The article investigates the possible outcomes of global policies for land-based mitigation.  Specifically, the authors test how international policies to incentivize forest carbon sequestration and to tax emissions might, separately or together, affect emissions and household food security.  Policies are modeled as payments to forest producers and taxes on emitters in all sectors, both at a rate of US$ 27 per tonne of CO2-equivalent – which is about triple the current price listed by the European Energy Exchange, but not unrealistic.

According to the model, land-based mitigation potential at this carbon price is impressive: six gigatonnes of CO2-equivalent per year, applying both forest incentives and emissions taxes.  That equals all direct emissions from agriculture as estimated in the last IPCC report. Only 20% of land-based mitigation comes directly from agriculture, the remainder from forestry; thus the main contribution of agriculture to mitigation is its impact on the price of land for conserving forests, peatlands, grasslands and wetlands.

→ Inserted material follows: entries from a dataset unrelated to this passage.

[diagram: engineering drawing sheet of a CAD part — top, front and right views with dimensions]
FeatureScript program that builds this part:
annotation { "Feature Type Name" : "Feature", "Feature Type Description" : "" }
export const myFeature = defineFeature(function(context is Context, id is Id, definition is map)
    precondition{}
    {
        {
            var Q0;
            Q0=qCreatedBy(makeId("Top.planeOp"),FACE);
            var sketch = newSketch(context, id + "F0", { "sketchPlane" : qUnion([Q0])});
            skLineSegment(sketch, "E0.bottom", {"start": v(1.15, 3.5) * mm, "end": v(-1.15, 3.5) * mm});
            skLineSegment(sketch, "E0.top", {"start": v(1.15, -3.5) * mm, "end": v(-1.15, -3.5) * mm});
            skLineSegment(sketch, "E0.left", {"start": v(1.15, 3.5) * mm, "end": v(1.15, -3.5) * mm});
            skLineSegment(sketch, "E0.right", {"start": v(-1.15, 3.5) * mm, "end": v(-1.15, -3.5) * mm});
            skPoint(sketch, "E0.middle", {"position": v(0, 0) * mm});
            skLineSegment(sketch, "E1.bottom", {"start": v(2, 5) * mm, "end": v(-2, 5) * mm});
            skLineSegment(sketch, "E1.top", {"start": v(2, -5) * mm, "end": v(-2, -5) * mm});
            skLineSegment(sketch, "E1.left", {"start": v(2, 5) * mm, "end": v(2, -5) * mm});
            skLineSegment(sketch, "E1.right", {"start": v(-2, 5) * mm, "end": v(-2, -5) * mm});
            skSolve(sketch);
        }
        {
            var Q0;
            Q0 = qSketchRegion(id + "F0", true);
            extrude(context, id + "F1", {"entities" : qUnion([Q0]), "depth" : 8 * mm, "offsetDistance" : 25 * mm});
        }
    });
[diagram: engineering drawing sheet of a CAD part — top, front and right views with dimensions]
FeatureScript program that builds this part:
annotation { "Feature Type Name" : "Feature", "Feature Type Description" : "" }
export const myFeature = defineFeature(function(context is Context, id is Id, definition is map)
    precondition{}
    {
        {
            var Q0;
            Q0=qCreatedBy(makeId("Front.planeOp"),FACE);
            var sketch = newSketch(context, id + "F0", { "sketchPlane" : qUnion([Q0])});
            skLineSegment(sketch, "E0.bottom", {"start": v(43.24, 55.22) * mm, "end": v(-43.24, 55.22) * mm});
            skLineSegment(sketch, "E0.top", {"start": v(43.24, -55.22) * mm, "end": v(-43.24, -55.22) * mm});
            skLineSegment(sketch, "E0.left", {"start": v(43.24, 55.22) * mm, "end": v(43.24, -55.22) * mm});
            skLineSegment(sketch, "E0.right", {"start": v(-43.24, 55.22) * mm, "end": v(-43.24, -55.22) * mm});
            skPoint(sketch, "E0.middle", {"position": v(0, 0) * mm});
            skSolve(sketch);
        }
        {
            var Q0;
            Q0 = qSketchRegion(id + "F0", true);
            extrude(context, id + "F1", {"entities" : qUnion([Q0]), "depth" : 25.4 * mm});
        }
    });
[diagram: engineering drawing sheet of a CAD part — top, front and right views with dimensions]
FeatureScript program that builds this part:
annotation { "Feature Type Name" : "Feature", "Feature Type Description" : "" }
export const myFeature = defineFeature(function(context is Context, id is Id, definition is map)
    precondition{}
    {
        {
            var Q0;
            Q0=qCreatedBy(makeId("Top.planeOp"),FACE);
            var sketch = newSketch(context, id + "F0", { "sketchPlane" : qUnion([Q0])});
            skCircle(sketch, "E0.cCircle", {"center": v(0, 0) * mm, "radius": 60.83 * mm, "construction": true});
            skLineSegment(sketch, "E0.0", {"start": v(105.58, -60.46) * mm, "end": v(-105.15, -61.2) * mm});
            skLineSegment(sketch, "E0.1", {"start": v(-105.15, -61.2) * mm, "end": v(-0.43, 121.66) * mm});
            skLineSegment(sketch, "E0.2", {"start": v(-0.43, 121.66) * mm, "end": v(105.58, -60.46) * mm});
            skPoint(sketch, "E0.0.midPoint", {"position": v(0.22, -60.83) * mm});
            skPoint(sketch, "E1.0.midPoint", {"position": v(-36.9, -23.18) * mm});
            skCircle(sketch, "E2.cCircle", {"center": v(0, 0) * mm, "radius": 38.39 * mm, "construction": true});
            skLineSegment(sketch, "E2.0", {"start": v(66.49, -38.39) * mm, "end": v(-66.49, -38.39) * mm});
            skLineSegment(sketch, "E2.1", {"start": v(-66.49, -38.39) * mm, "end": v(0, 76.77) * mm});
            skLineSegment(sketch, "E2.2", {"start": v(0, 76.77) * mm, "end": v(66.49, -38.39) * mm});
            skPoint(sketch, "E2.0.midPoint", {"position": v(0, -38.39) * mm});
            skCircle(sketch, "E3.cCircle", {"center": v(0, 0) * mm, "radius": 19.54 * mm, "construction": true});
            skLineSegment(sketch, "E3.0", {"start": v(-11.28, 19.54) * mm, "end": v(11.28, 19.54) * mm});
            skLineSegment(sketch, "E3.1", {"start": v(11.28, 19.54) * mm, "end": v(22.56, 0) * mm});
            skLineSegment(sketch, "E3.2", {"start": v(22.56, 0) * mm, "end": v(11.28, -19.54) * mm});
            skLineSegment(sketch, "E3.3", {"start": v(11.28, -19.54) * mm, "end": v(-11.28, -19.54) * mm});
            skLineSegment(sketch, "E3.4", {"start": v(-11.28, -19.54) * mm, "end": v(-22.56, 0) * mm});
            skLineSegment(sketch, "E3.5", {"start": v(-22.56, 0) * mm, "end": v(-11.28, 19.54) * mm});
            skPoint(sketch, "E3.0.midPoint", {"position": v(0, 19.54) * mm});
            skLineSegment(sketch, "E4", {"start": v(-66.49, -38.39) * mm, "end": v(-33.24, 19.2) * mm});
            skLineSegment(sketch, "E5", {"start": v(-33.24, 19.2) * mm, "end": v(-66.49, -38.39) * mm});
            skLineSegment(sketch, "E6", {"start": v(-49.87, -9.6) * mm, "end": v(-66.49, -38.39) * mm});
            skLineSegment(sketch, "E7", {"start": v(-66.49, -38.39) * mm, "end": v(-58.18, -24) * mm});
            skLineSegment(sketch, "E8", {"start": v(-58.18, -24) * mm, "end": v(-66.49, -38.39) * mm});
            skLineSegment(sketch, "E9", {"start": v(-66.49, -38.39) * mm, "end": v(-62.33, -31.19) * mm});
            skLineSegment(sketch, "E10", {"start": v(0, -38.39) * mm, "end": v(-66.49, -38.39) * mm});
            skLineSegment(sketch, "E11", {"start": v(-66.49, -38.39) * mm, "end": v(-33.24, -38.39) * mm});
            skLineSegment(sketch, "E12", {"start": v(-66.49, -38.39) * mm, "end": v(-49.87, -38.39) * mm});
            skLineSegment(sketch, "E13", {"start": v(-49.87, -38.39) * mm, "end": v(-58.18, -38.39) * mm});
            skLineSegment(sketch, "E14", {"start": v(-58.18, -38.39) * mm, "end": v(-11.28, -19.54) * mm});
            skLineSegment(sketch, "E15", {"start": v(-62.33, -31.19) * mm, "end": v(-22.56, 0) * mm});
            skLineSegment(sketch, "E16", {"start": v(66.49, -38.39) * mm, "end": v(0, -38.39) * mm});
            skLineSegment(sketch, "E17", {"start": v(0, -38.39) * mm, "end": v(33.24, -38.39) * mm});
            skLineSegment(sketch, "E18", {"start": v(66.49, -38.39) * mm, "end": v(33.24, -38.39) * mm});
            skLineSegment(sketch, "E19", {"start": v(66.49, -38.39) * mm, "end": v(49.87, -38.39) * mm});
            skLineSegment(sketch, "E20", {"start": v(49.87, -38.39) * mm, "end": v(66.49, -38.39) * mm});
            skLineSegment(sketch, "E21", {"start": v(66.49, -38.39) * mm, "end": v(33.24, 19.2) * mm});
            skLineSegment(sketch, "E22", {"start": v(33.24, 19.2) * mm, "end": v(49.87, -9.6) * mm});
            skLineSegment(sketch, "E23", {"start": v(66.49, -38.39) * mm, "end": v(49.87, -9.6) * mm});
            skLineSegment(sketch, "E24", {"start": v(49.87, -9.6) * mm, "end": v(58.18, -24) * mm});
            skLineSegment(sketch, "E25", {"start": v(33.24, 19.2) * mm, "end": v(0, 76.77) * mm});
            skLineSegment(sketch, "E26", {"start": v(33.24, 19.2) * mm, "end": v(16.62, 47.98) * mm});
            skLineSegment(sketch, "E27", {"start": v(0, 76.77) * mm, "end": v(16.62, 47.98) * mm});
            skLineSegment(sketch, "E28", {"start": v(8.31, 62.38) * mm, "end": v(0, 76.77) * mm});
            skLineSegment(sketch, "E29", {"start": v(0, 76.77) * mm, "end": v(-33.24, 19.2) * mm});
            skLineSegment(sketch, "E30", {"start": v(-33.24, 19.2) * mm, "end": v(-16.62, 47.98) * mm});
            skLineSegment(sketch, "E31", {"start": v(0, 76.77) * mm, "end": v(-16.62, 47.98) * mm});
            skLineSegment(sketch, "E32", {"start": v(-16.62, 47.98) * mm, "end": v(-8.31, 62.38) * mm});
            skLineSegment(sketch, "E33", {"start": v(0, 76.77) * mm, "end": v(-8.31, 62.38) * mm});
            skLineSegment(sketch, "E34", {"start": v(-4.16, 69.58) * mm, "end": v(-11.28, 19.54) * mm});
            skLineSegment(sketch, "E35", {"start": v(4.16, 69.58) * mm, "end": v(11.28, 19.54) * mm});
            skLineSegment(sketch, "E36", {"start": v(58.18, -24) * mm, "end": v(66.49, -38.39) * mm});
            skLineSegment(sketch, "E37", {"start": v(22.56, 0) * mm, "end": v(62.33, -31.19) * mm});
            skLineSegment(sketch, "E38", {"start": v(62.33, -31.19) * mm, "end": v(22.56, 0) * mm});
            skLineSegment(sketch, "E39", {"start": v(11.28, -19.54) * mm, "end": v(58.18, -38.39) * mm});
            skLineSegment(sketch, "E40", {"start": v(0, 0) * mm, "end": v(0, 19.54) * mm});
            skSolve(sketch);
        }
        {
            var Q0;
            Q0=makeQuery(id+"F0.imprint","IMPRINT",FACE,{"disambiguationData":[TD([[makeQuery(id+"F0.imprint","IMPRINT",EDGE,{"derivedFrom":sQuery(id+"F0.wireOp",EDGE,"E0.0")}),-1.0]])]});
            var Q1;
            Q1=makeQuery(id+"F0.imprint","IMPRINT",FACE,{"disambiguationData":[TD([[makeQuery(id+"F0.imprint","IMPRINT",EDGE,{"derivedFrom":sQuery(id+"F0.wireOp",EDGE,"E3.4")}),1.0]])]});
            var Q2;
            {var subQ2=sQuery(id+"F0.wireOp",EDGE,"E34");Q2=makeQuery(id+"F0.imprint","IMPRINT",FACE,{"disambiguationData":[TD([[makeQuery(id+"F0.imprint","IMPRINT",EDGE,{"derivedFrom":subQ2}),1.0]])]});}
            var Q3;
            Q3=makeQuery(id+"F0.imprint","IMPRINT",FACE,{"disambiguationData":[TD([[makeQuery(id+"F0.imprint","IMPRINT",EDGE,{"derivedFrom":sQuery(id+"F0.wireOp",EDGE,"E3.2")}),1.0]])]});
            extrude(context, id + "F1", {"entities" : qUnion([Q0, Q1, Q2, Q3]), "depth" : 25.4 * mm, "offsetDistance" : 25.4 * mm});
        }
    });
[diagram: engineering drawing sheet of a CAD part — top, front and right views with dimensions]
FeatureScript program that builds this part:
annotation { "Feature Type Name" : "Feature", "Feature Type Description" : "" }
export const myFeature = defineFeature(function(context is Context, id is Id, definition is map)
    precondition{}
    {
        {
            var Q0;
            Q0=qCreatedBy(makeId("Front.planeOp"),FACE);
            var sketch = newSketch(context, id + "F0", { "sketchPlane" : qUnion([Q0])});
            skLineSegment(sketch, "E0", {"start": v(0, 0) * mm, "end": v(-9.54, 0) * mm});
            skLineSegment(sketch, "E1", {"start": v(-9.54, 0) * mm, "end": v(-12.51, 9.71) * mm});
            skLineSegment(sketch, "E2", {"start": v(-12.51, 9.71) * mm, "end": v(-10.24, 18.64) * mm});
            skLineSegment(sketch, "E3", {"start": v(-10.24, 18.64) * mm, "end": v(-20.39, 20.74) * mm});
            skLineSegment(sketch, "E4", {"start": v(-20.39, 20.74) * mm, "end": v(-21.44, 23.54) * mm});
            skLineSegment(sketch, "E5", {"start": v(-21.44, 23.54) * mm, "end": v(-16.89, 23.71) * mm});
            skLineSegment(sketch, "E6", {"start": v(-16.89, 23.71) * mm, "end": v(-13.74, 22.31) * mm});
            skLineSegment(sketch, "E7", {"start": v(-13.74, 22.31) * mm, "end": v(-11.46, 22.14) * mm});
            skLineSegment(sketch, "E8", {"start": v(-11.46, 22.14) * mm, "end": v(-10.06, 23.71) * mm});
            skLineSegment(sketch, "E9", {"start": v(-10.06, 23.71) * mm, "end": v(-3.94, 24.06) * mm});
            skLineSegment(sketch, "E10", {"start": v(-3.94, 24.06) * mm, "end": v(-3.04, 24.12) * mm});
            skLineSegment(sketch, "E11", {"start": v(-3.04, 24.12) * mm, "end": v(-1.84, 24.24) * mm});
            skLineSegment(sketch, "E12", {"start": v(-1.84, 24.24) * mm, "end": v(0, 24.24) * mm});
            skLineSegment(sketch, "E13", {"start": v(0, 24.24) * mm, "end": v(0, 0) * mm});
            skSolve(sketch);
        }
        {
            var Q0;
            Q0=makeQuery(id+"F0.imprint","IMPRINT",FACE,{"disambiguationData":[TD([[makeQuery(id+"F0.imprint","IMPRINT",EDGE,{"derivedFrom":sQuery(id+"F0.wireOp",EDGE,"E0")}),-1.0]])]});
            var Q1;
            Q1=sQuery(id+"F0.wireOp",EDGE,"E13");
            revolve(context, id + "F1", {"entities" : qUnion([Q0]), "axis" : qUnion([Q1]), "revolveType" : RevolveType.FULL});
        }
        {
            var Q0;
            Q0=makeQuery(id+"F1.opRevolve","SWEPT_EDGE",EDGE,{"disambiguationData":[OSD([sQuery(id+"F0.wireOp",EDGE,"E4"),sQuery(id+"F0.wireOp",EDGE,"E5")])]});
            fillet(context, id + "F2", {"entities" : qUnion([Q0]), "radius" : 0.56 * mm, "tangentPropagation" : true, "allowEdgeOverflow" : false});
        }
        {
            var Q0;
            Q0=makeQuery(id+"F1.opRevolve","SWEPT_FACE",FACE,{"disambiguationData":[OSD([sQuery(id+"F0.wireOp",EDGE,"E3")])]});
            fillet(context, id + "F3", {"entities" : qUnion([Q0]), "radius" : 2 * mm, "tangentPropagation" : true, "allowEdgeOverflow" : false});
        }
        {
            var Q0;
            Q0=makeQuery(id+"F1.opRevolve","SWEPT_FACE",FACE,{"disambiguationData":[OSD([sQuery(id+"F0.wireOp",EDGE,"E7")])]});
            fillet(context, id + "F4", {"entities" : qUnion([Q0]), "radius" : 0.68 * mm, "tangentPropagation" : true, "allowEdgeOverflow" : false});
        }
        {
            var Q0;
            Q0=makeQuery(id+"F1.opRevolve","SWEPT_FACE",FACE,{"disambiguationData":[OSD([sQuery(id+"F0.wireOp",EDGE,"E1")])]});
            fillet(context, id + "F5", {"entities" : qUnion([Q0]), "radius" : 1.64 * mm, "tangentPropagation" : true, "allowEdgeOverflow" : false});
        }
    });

The central message of Golub and co-authors’ analysis is that exempting non-Annex I countries from global incentives for mitigation does not make sense in achieving land-based mitigation at the global scale.  So far as trade barriers allow, agricultural production simply shifts from Annex-I to non-Annex I countries.  The resulting “leakage” of agricultural emissions amounts to 55%, including both direct emissions from farming and indirect emissions from expansion of agricultural land.  Truly global forest carbon sequestration incentives, in which no country is exempt, appear highly effective at stemming this leak. 

Moreover, food security outcomes do not appear to be in conflict with a global mechanism.  The authors’ general finding is that if forest sequestration incentives are implemented globally, landless farmworkers and urban households in non-Annex 1 countries experience mixed outcomes, at worst a 2.2% decline in household food consumption in South America, and at best a 1.8% rise in income in Southeast Asia.  Refunding emissions taxes in non-Annex I countries minimizes negative impacts.  Owners of farmland and farm assets improve both incomes and food consumption, by more than 10% in India and Sub-Saharan Africa, and over 30% in South America.  The caveat is that poor people receive lower benefits, as they make up a large share of farm labour but a small share of farm ownership. 

Tax refunds and incentives at global market rates sound expensive.  Sure enough, the cost of global forest sequestration incentives is calculated as USD 100 billion per year.  That is precisely how much Annex II countries have pledged to provide per year by 2020 for the entire Green Climate Fund.